▶ _Excerpted text_
------

But during some discuss with Mrs.Qin, she thought my method was right. I only should add twenty-five test amples and then get some new test result.

2004年5月27日

Extension Theory

This morning, Dr.Tliu sent us some mails about Extension Theory. It was said that the creator of this theory would give a speech in our school this afternoon.

The background introduction of the creator, Cai Jing, and Extension Theory was very ample. It was said that Extension was one of the three national theories that were created by Chinese. And I spent soome time to find out what were the other two. And in Soft Sciense Handbook, the other two were Pansystem Methodology and Grey Theory. The creators were admired by all of us.

And on the lecture Mr.Cai Jing gave us the outline of Extension Theory. This theory was very active. It had been extent a lot.

There were not any example of the extension theory applied in NLP and IR. So when I had free time, I would learn it and try to use it with Grey Theory in NLP and IR.

So lucky to learn it.

2004年5月26日

Visiting Arboretum

There was some high need of our English class to have a collective activity. And after some harmony, we only had 27th, May, scilicet today.

This morning, we, about twenty of all classmates, gatherd in front of Dianji Building. By the eighty-one line bus, we came to the arboretum.

Today was the birthday of Sakyamuni. It was the most important festival for each buddhist. And our teacher was a buddhist. She brought about sixty birds and all of us help her to free captive animals.

After the freeing captive animals ceremony, we began to visit the arboretum. We were so delight that we played with water, played card, kicked shuttlecock, skipped rope, cycled and had our lunch.

We all fell delight. When we came back, all of our classmates had a dine together.

------

▶ _Material_
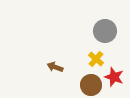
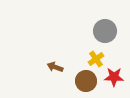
yellow cross: rotated 14 degrees clockwise
red star: rotated 18 degrees counterclockwise
brown circle: moved 5 px left, 4 px up
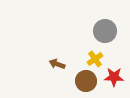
yellow cross: moved 1 px left
brown arrow: moved 2 px right, 3 px up
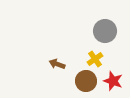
red star: moved 1 px left, 4 px down; rotated 18 degrees clockwise
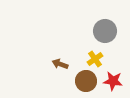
brown arrow: moved 3 px right
red star: rotated 12 degrees counterclockwise
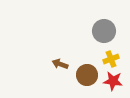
gray circle: moved 1 px left
yellow cross: moved 16 px right; rotated 14 degrees clockwise
brown circle: moved 1 px right, 6 px up
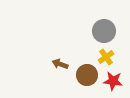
yellow cross: moved 5 px left, 2 px up; rotated 14 degrees counterclockwise
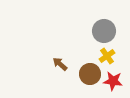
yellow cross: moved 1 px right, 1 px up
brown arrow: rotated 21 degrees clockwise
brown circle: moved 3 px right, 1 px up
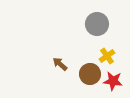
gray circle: moved 7 px left, 7 px up
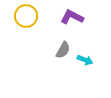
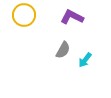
yellow circle: moved 2 px left, 1 px up
cyan arrow: rotated 105 degrees clockwise
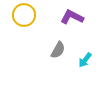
gray semicircle: moved 5 px left
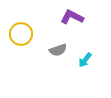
yellow circle: moved 3 px left, 19 px down
gray semicircle: rotated 42 degrees clockwise
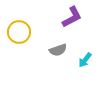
purple L-shape: rotated 125 degrees clockwise
yellow circle: moved 2 px left, 2 px up
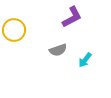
yellow circle: moved 5 px left, 2 px up
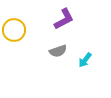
purple L-shape: moved 8 px left, 2 px down
gray semicircle: moved 1 px down
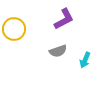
yellow circle: moved 1 px up
cyan arrow: rotated 14 degrees counterclockwise
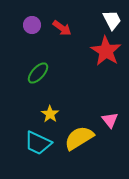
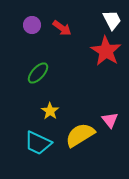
yellow star: moved 3 px up
yellow semicircle: moved 1 px right, 3 px up
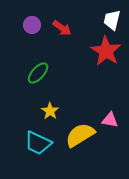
white trapezoid: rotated 140 degrees counterclockwise
pink triangle: rotated 42 degrees counterclockwise
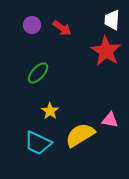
white trapezoid: rotated 10 degrees counterclockwise
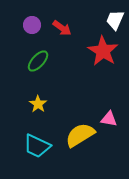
white trapezoid: moved 3 px right; rotated 20 degrees clockwise
red star: moved 3 px left
green ellipse: moved 12 px up
yellow star: moved 12 px left, 7 px up
pink triangle: moved 1 px left, 1 px up
cyan trapezoid: moved 1 px left, 3 px down
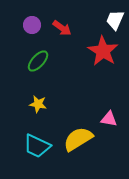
yellow star: rotated 24 degrees counterclockwise
yellow semicircle: moved 2 px left, 4 px down
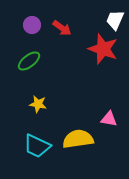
red star: moved 2 px up; rotated 12 degrees counterclockwise
green ellipse: moved 9 px left; rotated 10 degrees clockwise
yellow semicircle: rotated 24 degrees clockwise
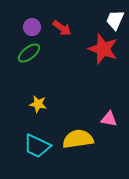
purple circle: moved 2 px down
green ellipse: moved 8 px up
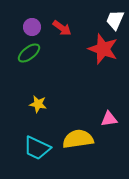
pink triangle: rotated 18 degrees counterclockwise
cyan trapezoid: moved 2 px down
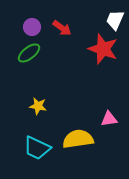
yellow star: moved 2 px down
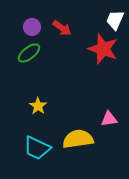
yellow star: rotated 24 degrees clockwise
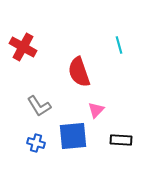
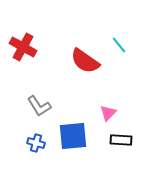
cyan line: rotated 24 degrees counterclockwise
red semicircle: moved 6 px right, 11 px up; rotated 36 degrees counterclockwise
pink triangle: moved 12 px right, 3 px down
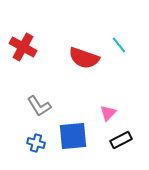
red semicircle: moved 1 px left, 3 px up; rotated 16 degrees counterclockwise
black rectangle: rotated 30 degrees counterclockwise
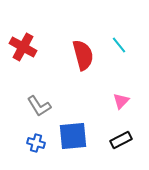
red semicircle: moved 1 px left, 3 px up; rotated 124 degrees counterclockwise
pink triangle: moved 13 px right, 12 px up
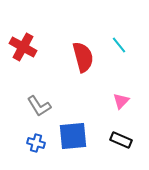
red semicircle: moved 2 px down
black rectangle: rotated 50 degrees clockwise
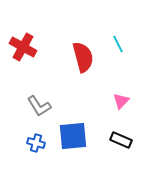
cyan line: moved 1 px left, 1 px up; rotated 12 degrees clockwise
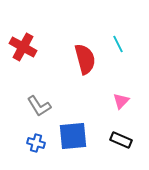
red semicircle: moved 2 px right, 2 px down
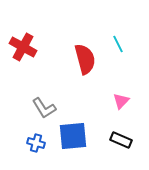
gray L-shape: moved 5 px right, 2 px down
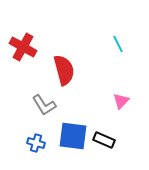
red semicircle: moved 21 px left, 11 px down
gray L-shape: moved 3 px up
blue square: rotated 12 degrees clockwise
black rectangle: moved 17 px left
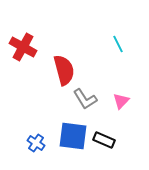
gray L-shape: moved 41 px right, 6 px up
blue cross: rotated 18 degrees clockwise
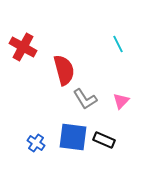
blue square: moved 1 px down
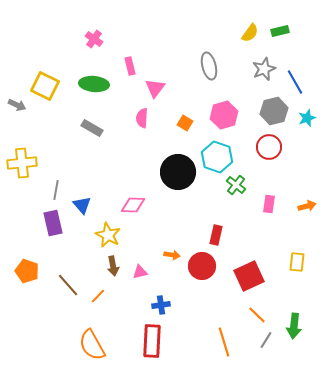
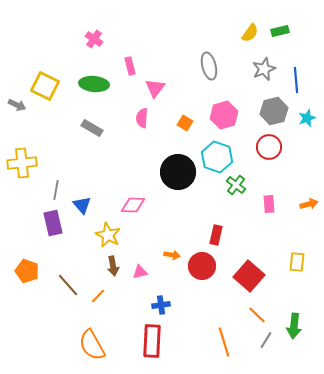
blue line at (295, 82): moved 1 px right, 2 px up; rotated 25 degrees clockwise
pink rectangle at (269, 204): rotated 12 degrees counterclockwise
orange arrow at (307, 206): moved 2 px right, 2 px up
red square at (249, 276): rotated 24 degrees counterclockwise
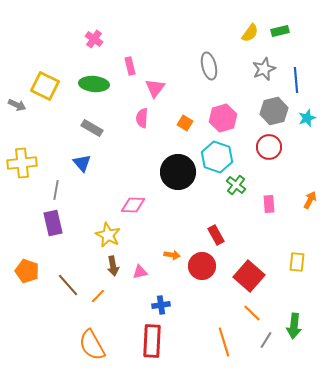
pink hexagon at (224, 115): moved 1 px left, 3 px down
orange arrow at (309, 204): moved 1 px right, 4 px up; rotated 48 degrees counterclockwise
blue triangle at (82, 205): moved 42 px up
red rectangle at (216, 235): rotated 42 degrees counterclockwise
orange line at (257, 315): moved 5 px left, 2 px up
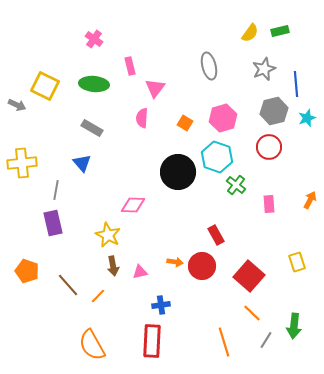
blue line at (296, 80): moved 4 px down
orange arrow at (172, 255): moved 3 px right, 7 px down
yellow rectangle at (297, 262): rotated 24 degrees counterclockwise
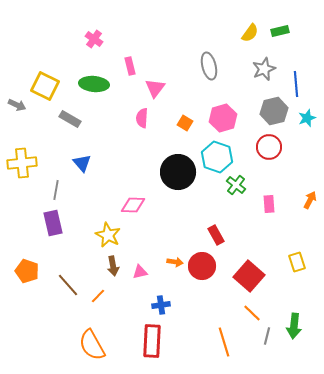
gray rectangle at (92, 128): moved 22 px left, 9 px up
gray line at (266, 340): moved 1 px right, 4 px up; rotated 18 degrees counterclockwise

------

▶ _What is expected_
Can you copy out the whole diary excerpt above, word for word?

▶ _Result_
But during some discuss with Mrs.Qin, she thought my method was right. I only should add twenty-five test amples and then get some new test result.

2004年5月27日

Extension Theory

This morning, Dr.Tliu sent us some mails about Extension Theory. It was said that the creator of this theory would give a speech in our school this afternoon.

The background introduction of the creator, Cai Jing, and Extension Theory was very ample. It was said that Extension was one of the three national theories that were created by Chinese. And I spent soome time to find out what were the other two. And in Soft Sciense Handbook, the other two were Pansystem Methodology and Grey Theory. The creators were admired by all of us.

And on the lecture Mr.Cai Jing gave us the outline of Extension Theory. This theory was very active. It had been extent a lot.

There were not any example of the extension theory applied in NLP and IR. So when I had free time, I would learn it and try to use it with Grey Theory in NLP and IR.

So lucky to learn it.

2004年5月26日

Visiting Arboretum

There was some high need of our English class to have a collective activity. And after some harmony, we only had 27th, May, scilicet today.

This morning, we, about twenty of all classmates, gatherd in front of Dianji Building. By the eighty-one line bus, we came to the arboretum.

Today was the birthday of Sakyamuni. It was the most important festival for each buddhist. And our teacher was a buddhist. She brought about sixty birds and all of us help her to free captive animals.

After the freeing captive animals ceremony, we began to visit the arboretum. We were so delight that we played with water, played card, kicked shuttlecock, skipped rope, cycled and had our lunch.

We all fell delight. When we came back, all of our classmates had a dine together.